Study text section start
I denote by $d(u,v)$ the left invariant sub-riemannian distance, therefore we have $d(u,v) = \| u^{-1}v\|$.

Now, $\rho_{\varepsilon}(x,u) = \| x^{-1} u \|_{\varepsilon}$ , where $\varepsilon \| u \|_{\varepsilon} = \| \delta_{\varepsilon} u \|$  by definition.  Notice also that $\Delta^{x}_{\varepsilon}(u,v) = (\delta^{x}_{\varepsilon} u ) ((u^{-1} x) *_{\varepsilon} (x^{-1} v))$, where  $u *_{\varepsilon} v$ is the deformed group operation at scale $\varepsilon$, i.e. it is defined by the relation:

$\delta_{\varepsilon} (u *_{\varepsilon} v) = (\delta_{\varepsilon} u) (\delta_{\varepsilon} v)$

With all this, it follows that:

$A_{\varepsilon}(x,u) = \rho_{\varepsilon}(x,u) - d^{x}(x,u) = \|x^{-1} u \|_{\varepsilon} - \| x^{-1} u \|_{0}$

$A_{\varepsilon}(\delta^{x}_{\varepsilon} u, \Delta^{x}_{\varepsilon}(u,v)) = \| (u^{-1} x) *_{\varepsilon} (x^{-1} v) \|_{\varepsilon} - \| (u^{-1} x) *_{\varepsilon} (x^{-1} v)\|_{0}$.

A similar computation leads us to the expression for the curvature related quantity

$B_{\varepsilon}(x,u,v) = d^{x}_{\varepsilon}(u,v) - d^{x}(u,v) = \| (u^{-1}x) *_{\varepsilon} (x^{-1} v)\|_{\varepsilon} - \| (u^{-1}x) *_{0} (x^{-1}v)\|_{0}$.
Study text section end
Material provided section start
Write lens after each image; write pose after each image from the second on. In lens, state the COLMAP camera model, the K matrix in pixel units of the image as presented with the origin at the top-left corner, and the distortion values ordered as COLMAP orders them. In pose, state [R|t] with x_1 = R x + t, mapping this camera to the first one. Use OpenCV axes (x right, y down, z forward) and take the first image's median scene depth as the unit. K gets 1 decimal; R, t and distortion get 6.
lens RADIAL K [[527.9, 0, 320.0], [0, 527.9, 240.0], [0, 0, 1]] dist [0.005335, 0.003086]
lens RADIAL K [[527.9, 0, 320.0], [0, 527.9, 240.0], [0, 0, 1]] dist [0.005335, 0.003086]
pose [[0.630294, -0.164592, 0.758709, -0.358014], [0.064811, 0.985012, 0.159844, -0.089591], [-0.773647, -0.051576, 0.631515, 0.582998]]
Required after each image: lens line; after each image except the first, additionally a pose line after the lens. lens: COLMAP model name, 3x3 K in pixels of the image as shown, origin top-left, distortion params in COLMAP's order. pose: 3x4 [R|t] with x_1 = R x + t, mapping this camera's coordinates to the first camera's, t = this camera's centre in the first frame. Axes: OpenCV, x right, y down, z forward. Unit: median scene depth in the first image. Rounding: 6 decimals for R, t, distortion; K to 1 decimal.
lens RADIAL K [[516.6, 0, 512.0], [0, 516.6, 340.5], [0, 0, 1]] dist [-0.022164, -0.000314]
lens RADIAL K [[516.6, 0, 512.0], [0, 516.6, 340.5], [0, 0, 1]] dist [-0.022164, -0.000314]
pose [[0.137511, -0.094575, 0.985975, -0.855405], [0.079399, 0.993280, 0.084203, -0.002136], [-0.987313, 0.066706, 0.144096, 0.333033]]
Material provided section end
* **What you will do**
In the text on sub-riemannian distance, what kind of distance does $d(u,v)$ denote? The rows were taken from a different source.

* **Written response**
The left invariant sub-riemannian distance.